Canım, düşündüm biraz, uzman görüşü de aldım senin için :) Bana mantıklı geldi, hem de çok.
Evliliğinde huzur ve yakınlık istiyorsan, ileride de maddi açıdan rahat etmek istiyorsan, yapılacak şeyler çok basit.
1. Sahip olmadıklarına değil, sahip olduklarına odaklan. Şimdi "tabi senin bunu söylemen kolay, çalışıyorsun, paran var" diyebilirsin.Evet var, ortalama bir maaşım var ve kendimi çok zengin hissediyorum. Her zaman böyle değildi, 20li yaşlarda çok daha az param vardı ama yine de zenginmisim gibi harcıyordum. Çünkü yapılan araştırmalara göre, parayı en az düşünen ve en az dert eden insanlar, en çok parayı kazanıyor. Kafanda seni meşgul edecek şekilde "biriktirmem lazım" gibi bir endişe olmadığı zaman, işine ve diğer şeylere daha rahat odaklaniyorsun. Genel olarak daha mutlu bir insan haline geliyorsun. Ve ne kadar mutlu olursan, işinde & okulunda o kadar başarılı olursun. Bu da zaten sonuç olarak kazandığın parayı arttıran birşey.

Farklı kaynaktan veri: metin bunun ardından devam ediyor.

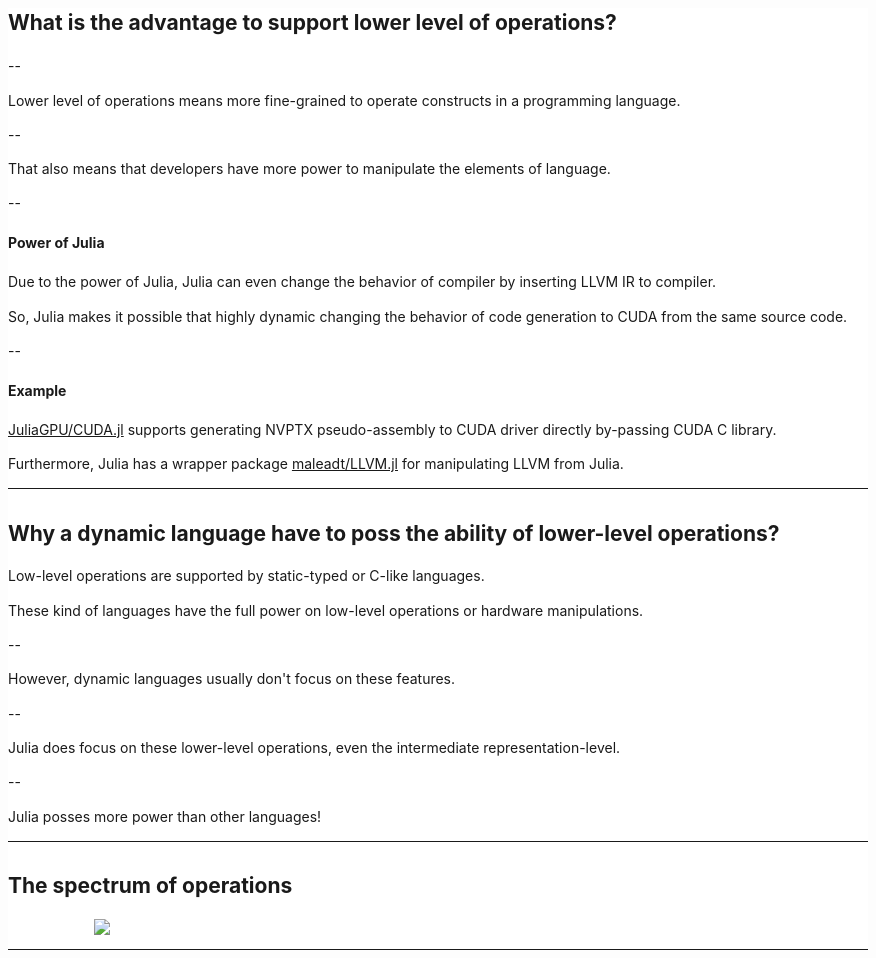 ## What is the advantage to support lower level of operations?

--

Lower level of operations means more fine-grained to operate constructs in a programming language.

--

That also means that developers have more power to manipulate the elements of language.

--

#### Power of Julia

Due to the power of Julia, Julia can even change the behavior of compiler by inserting LLVM IR to compiler.

So, Julia makes it possible that highly dynamic changing the behavior of code generation to CUDA from the same source code.

--

#### Example

[JuliaGPU/CUDA.jl](https://github.com/JuliaGPU/CUDA.jl) supports generating NVPTX pseudo-assembly to CUDA driver directly by-passing CUDA C library.

Furthermore, Julia has a wrapper package [maleadt/LLVM.jl](https://github.com/maleadt/LLVM.jl) for manipulating LLVM from Julia.

---
## Why a dynamic language have to poss the ability of lower-level operations?

Low-level operations are supported by static-typed or C-like languages.

These kind of languages have the full power on low-level operations or hardware manipulations.

--

However, dynamic languages usually don't focus on these features.

--

Julia does focus on these lower-level operations, even the intermediate representation-level.

--

Julia posses more power than other languages!

---

## The spectrum of operations

<img src="../../pics/operation-spectrum.svg" width="80%" style="background-color:white;display:block;margin-left:auto;margin-right: auto;">

---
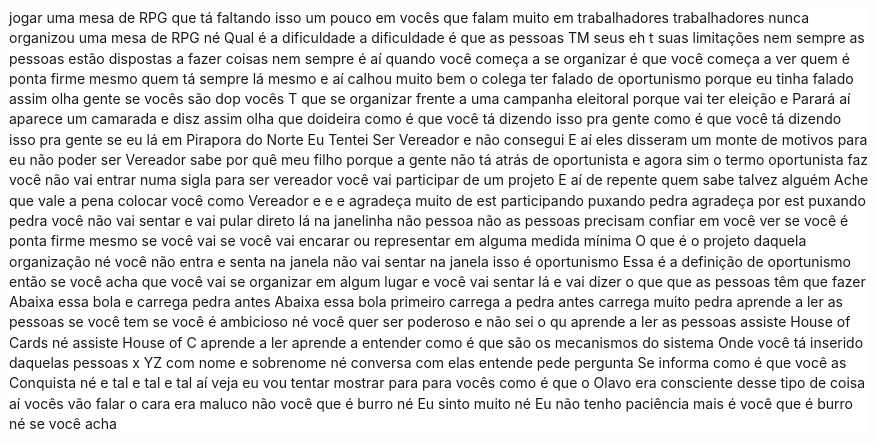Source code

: jogar uma mesa de RPG que tá faltando
isso um pouco em vocês que falam muito
em trabalhadores trabalhadores nunca
organizou uma mesa de RPG né Qual é a
dificuldade a dificuldade é que as
pessoas TM seus eh t suas limitações nem
sempre as pessoas estão dispostas a
fazer coisas nem sempre é aí quando você
começa a se organizar é que você começa
a ver quem é ponta firme mesmo quem tá
sempre lá mesmo e aí calhou muito bem o
colega ter falado de oportunismo porque
eu tinha falado assim olha gente se
vocês são dop vocês T que se organizar
frente a uma campanha eleitoral porque
vai ter eleição e Parará aí aparece um
camarada e disz assim olha que doideira
como é que você tá dizendo isso pra
gente como é que você tá dizendo isso
pra gente se eu lá em Pirapora do Norte
Eu Tentei Ser Vereador e não consegui E
aí eles disseram um monte de motivos
para eu não poder ser Vereador sabe por
quê meu filho porque a gente não tá
atrás de oportunista e agora sim o termo
oportunista faz você não vai entrar numa
sigla para ser vereador você vai
participar de um projeto E aí de repente
quem sabe talvez alguém Ache que vale a
pena colocar você como Vereador e e e
agradeça muito de est participando
puxando pedra agradeça por est puxando
pedra você não vai sentar e vai pular
direto lá na janelinha não pessoa não
as pessoas precisam confiar em você ver
se você é ponta firme mesmo se você vai
se você vai encarar ou representar em
alguma medida mínima O que é o projeto
daquela organização né você não entra e
senta na janela não vai sentar na janela
isso é oportunismo Essa é a definição de
oportunismo então se você acha que você
vai se organizar em algum lugar e você
vai sentar lá e vai dizer o que que as
pessoas têm que fazer Abaixa essa bola e
carrega pedra antes Abaixa essa bola
primeiro carrega a pedra antes carrega
muito pedra aprende a ler as pessoas se
você tem se você é ambicioso né você
quer ser poderoso e não sei o qu aprende
a ler as pessoas assiste House of Cards
né assiste House of C aprende a ler
aprende a entender como é que são os
mecanismos do sistema Onde você tá
inserido daquelas pessoas x YZ com nome
e sobrenome né conversa com elas entende
pede pergunta Se informa como é que você
as Conquista né e tal e tal e tal aí
veja eu vou tentar mostrar para para
vocês como é que o Olavo era consciente
desse tipo de coisa aí vocês vão falar o
cara era maluco não você que é burro né
Eu sinto muito né Eu não tenho paciência
mais é você que é burro né se você acha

2.Kendin için anlamsızca para harca. Zaten eşin de öyle yapmanı istemiş. Biriktirdiğin parayı harcamaktan çekinme. Dediğim gibi , senin mutluluğun en önemli şey. Eğer sen harcamazsan, eşin kendisine para harcadikca ona kin tutar hale gelirsin. Neden o da benim gibi fedakarlık yapmıyor dersin. Bu da evliliginizi kavgaya ve mutsuzluğa surukler. Adamın sigarasını sayacak hale gelme. Paranı rahatça harca. Mutlu bir evlilik karşındakine %100 guvenmeni gerektirir. Ondan gizli para tutmak seni zengin etmez, sadece aranızdaki uzaklığı arttırır. Kendine sor: Hangisi daha önemli? Ömrünü beraber gecirecegin adamla yakınlığın mı? Yoksa birkaç bin lira biriktirmek mı? Eğer ilki daha önemliyse, inançlı olmayı korkuya tercih etmeli ve kocana %100 inanmalisin.
3. Onunla maddi olarak tamamen birleş. Bu her kadının yapması gereken birşey. Kadın para kazaniyor olsa da, ortak bir banka hesabı olmalı ve herkesin kazandığı o hesaba gitmeli.
4. Maddi otoriteyi tamamen eşine ver. Sen ilerde para kazansan bile, bırak parayı o yonetsin. Sen kendi ihtiyacını al ve kendi mutluluguna odaklan. Ben meslek olarak finansci olmama rağmen, paranın yönetimini eşime verdim, çünkü evdeki harcamalara laf eden "kötü polis" olmak istemiyorum. Harcamalara karışan tutumlu biri olmak, kadınsı cazibeyi alıp götürüyor açıkçası.